There are number of things that acts similar to pointers
eval construct (my favorite and also dangerous)
$GLOBALS variable
Extra '$' sign Before Variables (Like prathk mentioned)
References
First one
At first I have to say that PHP is really powerful language, knowing there is a construct named "eval", so you can create your PHP code while running it! (really cool!)

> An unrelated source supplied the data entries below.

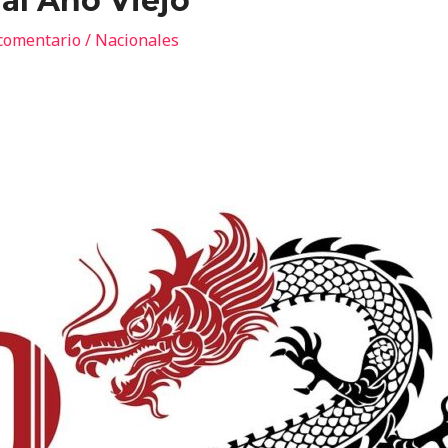
 al Año Viejo
comentario
/
Nacionales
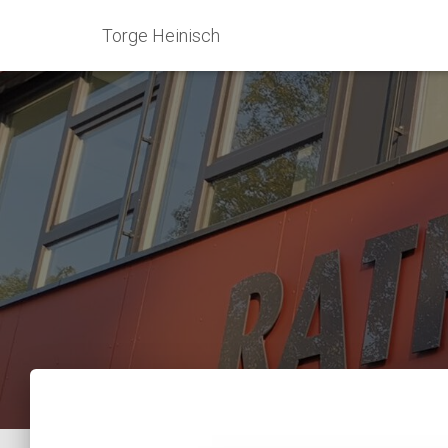
Torge Heinisch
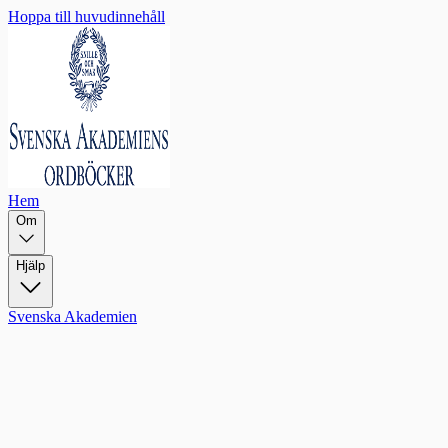
Hoppa till huvudinnehåll
Hem
Om
Hjälp
Svenska Akademien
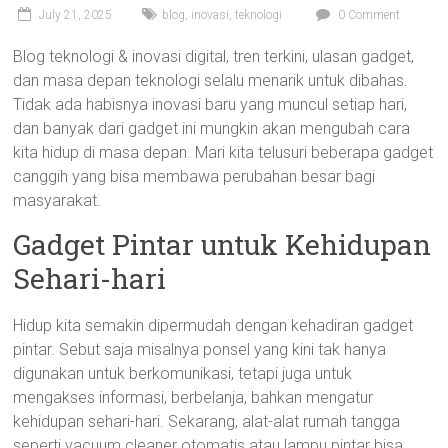
July 21, 2025
blog
,
inovasi
,
teknologi
0 Comment
Blog teknologi & inovasi digital, tren terkini, ulasan gadget,
dan masa depan teknologi selalu menarik untuk dibahas.
Tidak ada habisnya inovasi baru yang muncul setiap hari,
dan banyak dari gadget ini mungkin akan mengubah cara
kita hidup di masa depan. Mari kita telusuri beberapa gadget
canggih yang bisa membawa perubahan besar bagi
masyarakat.
Gadget Pintar untuk Kehidupan
Sehari-hari
Hidup kita semakin dipermudah dengan kehadiran gadget
pintar. Sebut saja misalnya ponsel yang kini tak hanya
digunakan untuk berkomunikasi, tetapi juga untuk
mengakses informasi, berbelanja, bahkan mengatur
kehidupan sehari-hari. Sekarang, alat-alat rumah tangga
seperti vacuum cleaner otomatis atau lampu pintar bisa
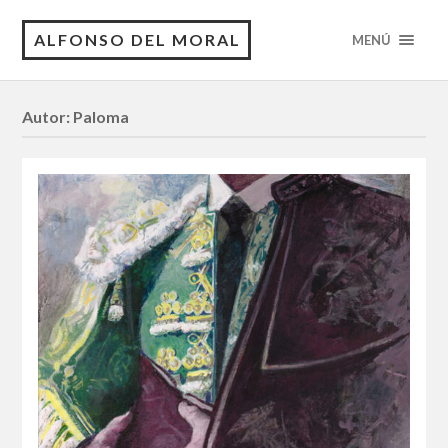
ALFONSO DEL MORAL
MENÚ
Autor:
Paloma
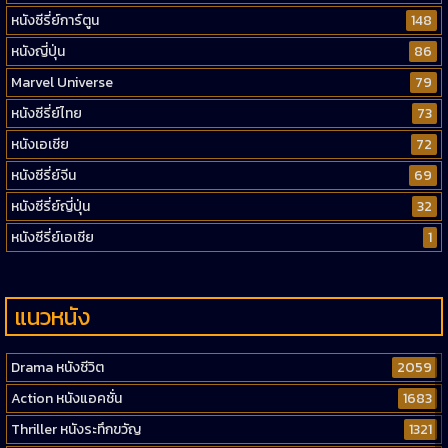
หนังซีรี่ย์การ์ตูน
148
หนังญี่ปุ่น
86
Marvel Universe
79
หนังซีรี่ย์ไทย
73
หนังเอเชีย
72
หนังซีรี่ย์จีน
69
หนังซีรี่ย์ญี่ปุ่น
32
หนังซีรี่ย์เอเชีย
1
แนวหนัง
Drama หนังชีวิต
2059
Action หนังแอคชั่น
1683
Thriller หนังระทึกขวัญ
1321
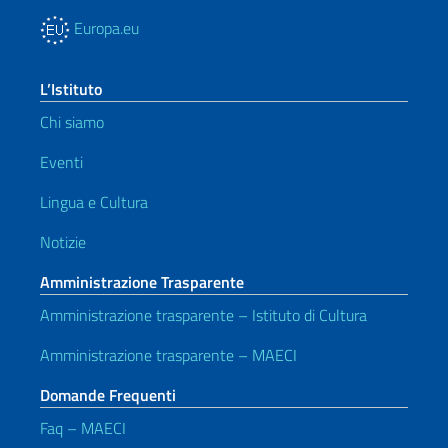
Europa.eu
L’Istituto
Chi siamo
Eventi
Lingua e Cultura
Notizie
Amministrazione Trasparente
Amministrazione trasparente – Istituto di Cultura
Amministrazione trasparente – MAECI
Domande Frequenti
Faq – MAECI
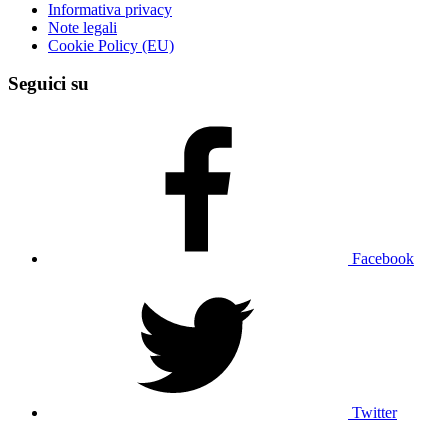
Informativa privacy
Note legali
Cookie Policy (EU)
Seguici su
Facebook
Twitter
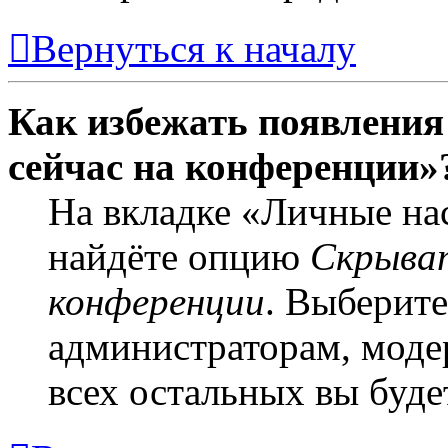
Вернуться к началу
Как избежать появления 
сейчас на конференции»
На вкладке «Личные на
найдёте опцию
Скрыват
конференции
. Выберит
администраторам, моде
всех остальных вы буде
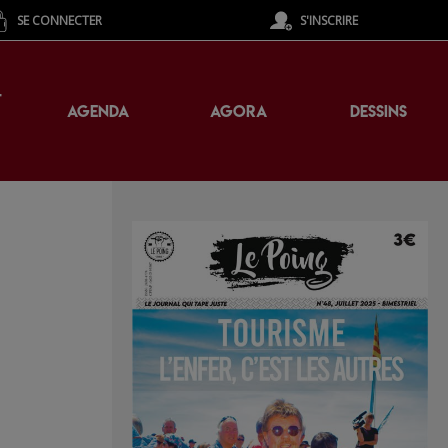
SE CONNECTER
S'INSCRIRE
T
AGENDA
AGORA
DESSINS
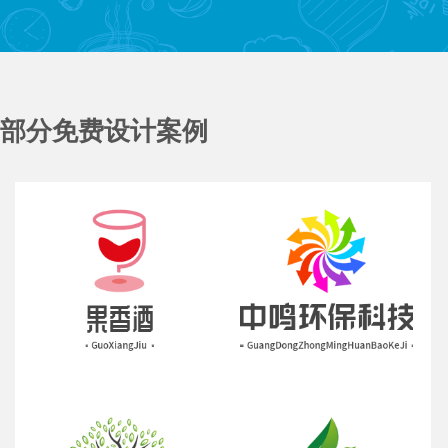
部分免费设计案例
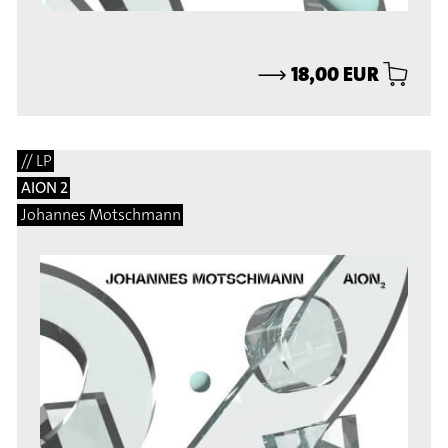
⟶
18,00 EUR
// LP
AION 2
Johannes Motschmann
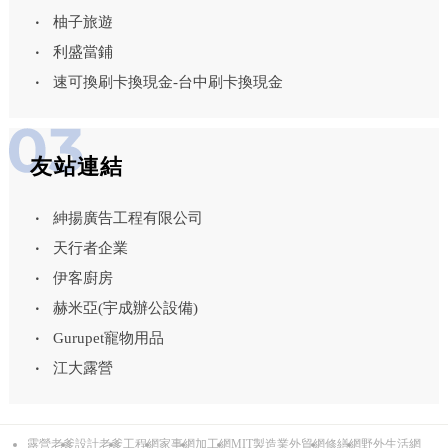
柚子旅遊
利盛當鋪
速可換刷卡換現金-台中刷卡換現金
友站連結
紳揚廣告工程有限公司
天行者企業
伊客廚房
赫米亞(宇成辦公設備)
Gurupet寵物用品
江大露營
露營老爹
設計老爹
工程網
家事網
加工網
MIT製造業外貿網
修繕網
野外生活網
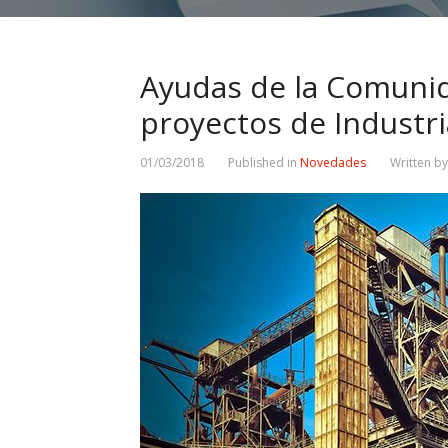
Ayudas de la Comuni
proyectos de Industri
01/03/2018
Published in
Novedades
Written b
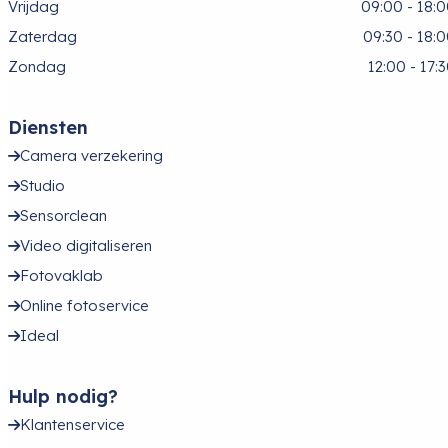
Vrijdag
09:00 - 18:
Zaterdag
09:30 - 18:
Zondag
12:00 - 17:
Diensten
Camera verzekering
Studio
Sensorclean
Video digitaliseren
Fotovaklab
Online fotoservice
Ideal
Hulp nodig?
Klantenservice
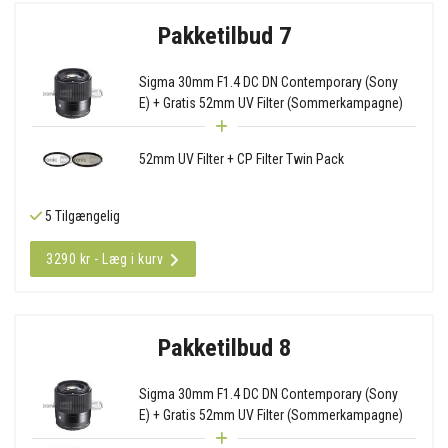
Pakketilbud 7
Sigma 30mm F1.4 DC DN Contemporary (Sony
E) + Gratis 52mm UV Filter (Sommerkampagne)
52mm UV Filter + CP Filter Twin Pack
5 Tilgængelig
3290 kr - Læg i kurv
Pakketilbud 8
Sigma 30mm F1.4 DC DN Contemporary (Sony
E) + Gratis 52mm UV Filter (Sommerkampagne)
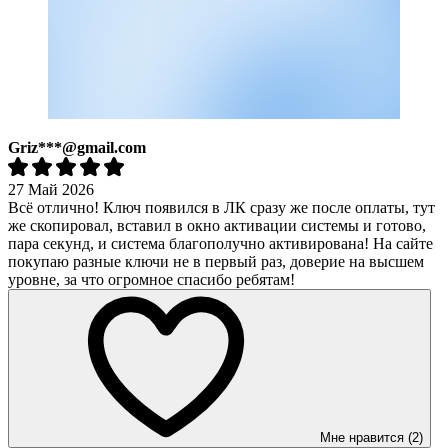
Griz***@gmail.com
27 Май 2026
Всё отлично! Ключ появился в ЛК сразу же после оплаты, тут
же скопировал, вставил в окно активации системы и готово,
пара секунд, и система благополучно активирована! На сайте
покупаю разные ключи не в первый раз, доверие на высшем
уровне, за что огромное спасибо ребятам!
Мне нравится (2)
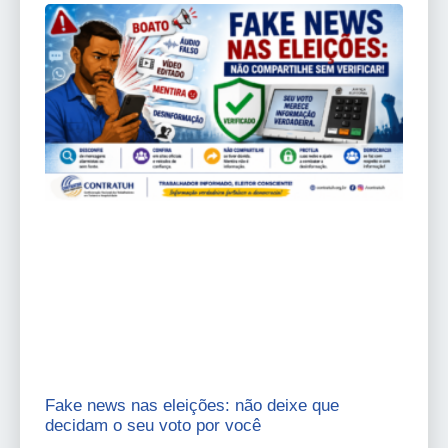
Fake news nas eleições: não deixe que
decidam o seu voto por você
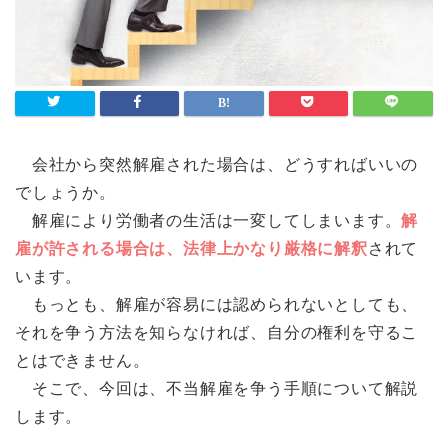
会社から突然解雇された場合は、どうすればいいの
でしょうか。
解雇により労働者の生活は一変してしまいます。
解
雇が許される場合は、法律上かなり厳格に解釈
されて
います。
もっとも、解雇が容易には認められないとしても、
それを争う方法を知らなければ、自分の権利を守るこ
とはできません。
そこで、今回は、不当解雇を争う手順について解説
します。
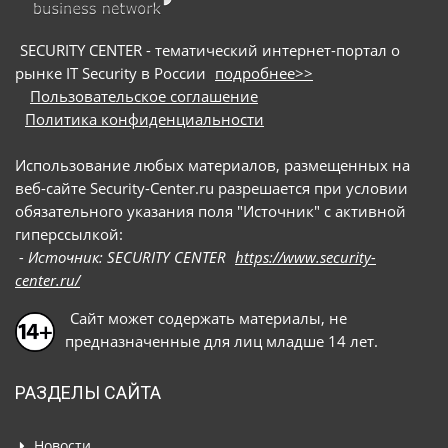
под видом приложения для видеоконференций
предлагают скачать сам троян
SECURITY CENTER - тематический интернет-портал о
рынке IT Security в России
подробнее>>
Пользовательское соглашение
Политика конфиденциальности
Использование любых материалов, размещенных на
веб-сайте Security-Center.ru разрешается при условии
обязательного указания поля "Источник" с активной
гиперссылкой:
- Источник: SECURITY CENTER
https://www.security-
center.ru/
Сайт может содержать материалы, не
предназначенные для лиц младше 14 лет.
РАЗДЕЛЫ САЙТА
Новости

although there is the danger of PHP_Injection which is far more destructive that SQL_Injection. Beware!
example:
Code:
$a='echo "Hello World.";';
eval ($a);
Output
Hello World.
So instead of using a pointer to act like another Variable, You Can Make A Variable From Scratch!
Second one
$GLOBAL variable is pretty useful, You can access all variables by using its keys.
example:
Code:
$three="Hello";$variable=" Amazing ";$names="World";
$arr = Array("three","variable","names");
foreach($arr as $VariableName)
echo $GLOBALS[$VariableName];
Output
Hello Amazing World
Note: Other superglobals can do the same trick in smaller scales.
Third one
You can add as much as '$'s you want before a variable, If you know what you're doing.
example:
Code:
$a="b";
$b="c";
$c="d";
$d="e";
$e="f";
echo $a."-";
echo $$a."-"; //Same as $b
echo $$$a."-"; //Same as $$b or $c
echo $$$$a."-"; //Same as $$$b or $$c or $d
echo $$$$$a; //Same as $$$$b or $$$c or $$d or $e
Output
b-c-d-e-f
Last one
Reference are so close to pointers, but you may want to check this link for more clarification.
example 1:
Code:
$a="Hello";
$b=&$a;
$b="yello";
echo $a;
Output
yello
example 2:
Code:
function junk(&$tion)
{$GLOBALS['a'] = &$tion;}
$a="-Hello World<br>";
$b="-To You As Well";
echo $a;
junk($b);
echo $a;
Output
-Hello World
-To You As Well
Hope It Helps.
That syntax is a way of accessing a class member. PHP does not have pointers, but it does have references.
The syntax that you're quoting is basically the same as accessing a member from a pointer to a class in C++ (whereas dot notation is used when it isn't a pointer.)
To answer the second part of your question - there are no pointers in PHP.
When working with objects, you generally pass by reference rather than by value - so in some ways this operates like a pointer, but is generally completely transparent.
This does depend on the version of PHP you are using.
You can simulate pointers to instantiated objects to some degree:
class pointer {
var $child;
function pointer(&$child) {
$this->child = $child;
}
public function __call($name, $arguments) {
return call_user_func_array(
array($this->child, $name), $arguments);
}
}
Use like this:
$a = new ClassA();
$p = new pointer($a);
If you pass $p around, it will behave like a C++ pointer regarding method calls (you can't touch object variables directly, but that's evil anyways :) ).
entryId is an instance property of the current class ($this)
And $entryId is a local variable
Yes there is something similar to pointers in PHP but may not match with what exactly happens in c or c++.
Following is one of the example.
$a = "test";
$b = "a";
echo $a;
echo $b;
echo $$b;
//output
test
a
test
This illustrates similar concept of pointers in PHP.
PHP passes Arrays and Objects by reference (pointers). If you want to pass a normal variable Ex. $var = 'boo'; then use $boo = &$var;.
PHP can use something like pointers:
$y=array(&$x);
Now $y acts like a pointer to $x and $y[0] dereferences a pointer.
The value array(&$x) is just a value, so it can be passed to functions, stored in other arrays, copied to other variables, etc. You can even create a pointer to this pointer variable. (Serializing it will break the pointer, however.)